» **Task brief**
If a line of the records contains the string "center", copy it out.

» **Source material**
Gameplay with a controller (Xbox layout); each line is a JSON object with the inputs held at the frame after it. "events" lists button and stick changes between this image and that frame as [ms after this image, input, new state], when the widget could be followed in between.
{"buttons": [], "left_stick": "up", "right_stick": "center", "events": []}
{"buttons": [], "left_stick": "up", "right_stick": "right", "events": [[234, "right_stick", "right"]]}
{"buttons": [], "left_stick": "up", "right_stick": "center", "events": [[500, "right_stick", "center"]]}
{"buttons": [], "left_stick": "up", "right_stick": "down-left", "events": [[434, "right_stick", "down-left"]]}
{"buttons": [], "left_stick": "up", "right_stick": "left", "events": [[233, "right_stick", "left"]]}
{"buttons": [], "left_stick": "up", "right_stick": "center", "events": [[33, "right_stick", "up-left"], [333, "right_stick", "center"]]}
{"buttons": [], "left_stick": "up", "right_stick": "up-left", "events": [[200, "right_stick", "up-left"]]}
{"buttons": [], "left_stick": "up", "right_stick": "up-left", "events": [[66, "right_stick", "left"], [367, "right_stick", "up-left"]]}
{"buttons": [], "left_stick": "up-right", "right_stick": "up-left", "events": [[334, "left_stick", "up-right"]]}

» **Answer**
{"buttons": [], "left_stick": "up", "right_stick": "center", "events": []}
{"buttons": [], "left_stick": "up", "right_stick": "center", "events": [[500, "right_stick", "center"]]}
{"buttons": [], "left_stick": "up", "right_stick": "center", "events": [[33, "right_stick", "up-left"], [333, "right_stick", "center"]]}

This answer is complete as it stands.